──────── AVAILABLE RECORDS

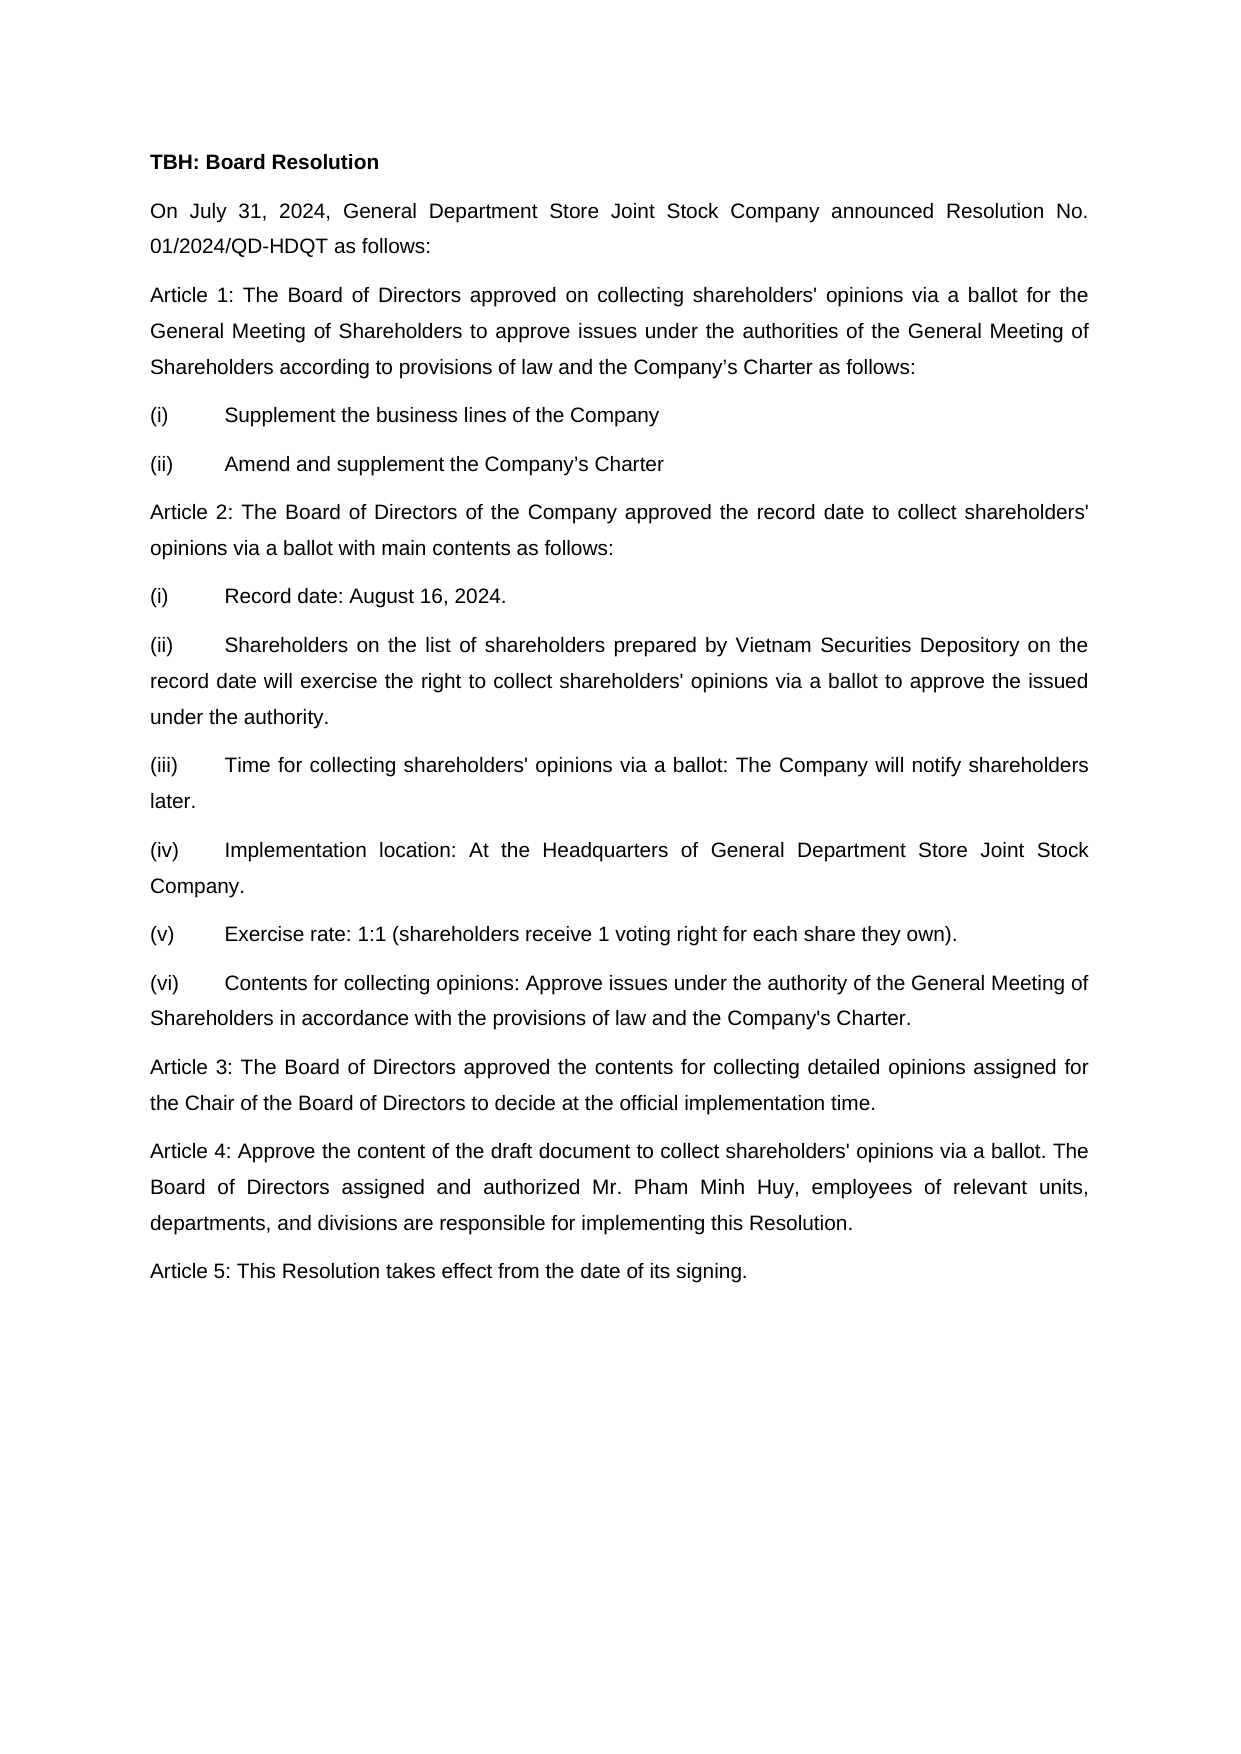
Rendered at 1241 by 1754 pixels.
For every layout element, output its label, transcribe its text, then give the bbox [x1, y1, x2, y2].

text Article 5: This Resolution takes effect from the date of its signing. [150, 1259, 1090, 1283]
list Exercise rate: 1:1 (shareholders receive 1 voting right for each share they own). [150, 922, 1090, 946]
text Article 1: The Board of Directors approved on collecting shareholders' opinions via a ballot for the General Meeting of Shareholders to approve issues under the authorities of the General Meeting of Shareholders according to provisions of law and the Company’s Charter as follows: [150, 283, 1090, 379]
text Article 4: Approve the content of the draft document to collect shareholders' opinions via a ballot. The Board of Directors assigned and authorized Mr. Pham Minh Huy, employees of relevant units, departments, and divisions are responsible for implementing this Resolution. [150, 1139, 1090, 1235]
text Article 3: The Board of Directors approved the contents for collecting detailed opinions assigned for the Chair of the Board of Directors to decide at the official implementation time. [150, 1055, 1090, 1114]
list Implementation location: At the Headquarters of General Department Store Joint Stock Company. [150, 837, 1090, 897]
list Time for collecting shareholders' opinions via a ballot: The Company will notify shareholders later. [150, 753, 1090, 813]
text Article 2: The Board of Directors of the Company approved the record date to collect shareholders' opinions via a ballot with main contents as follows: [150, 500, 1090, 560]
list Amend and supplement the Company’s Charter [150, 452, 1090, 476]
list Supplement the business lines of the Company [150, 403, 1090, 427]
list Record date: August 16, 2024. [150, 584, 1090, 608]
list Shareholders on the list of shareholders prepared by Vietnam Securities Depository on the record date will exercise the right to collect shareholders' opinions via a ballot to approve the issued under the authority. [150, 633, 1090, 729]
list Contents for collecting opinions: Approve issues under the authority of the General Meeting of Shareholders in accordance with the provisions of law and the Company's Charter. [150, 970, 1090, 1030]
text TBH: Board Resolution [150, 150, 1090, 174]
text On July 31, 2024, General Department Store Joint Stock Company announced Resolution No. 01/2024/QD-HDQT as follows: [150, 198, 1090, 258]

────────────────

| EXERCISE PROMPT |
Each line above that contains the word "Charter" should be copied.

| RESPONSE BOX |
text Article 1: The Board of Directors approved on collecting shareholders' opinions via a ballot for the General Meeting of Shareholders to approve issues under the authorities of the General Meeting of Shareholders according to provisions of law and the Company’s Charter as follows: [150, 283, 1090, 379]
list Amend and supplement the Company’s Charter [150, 452, 1090, 476]
list Contents for collecting opinions: Approve issues under the authority of the General Meeting of Shareholders in accordance with the provisions of law and the Company's Charter. [150, 970, 1090, 1030]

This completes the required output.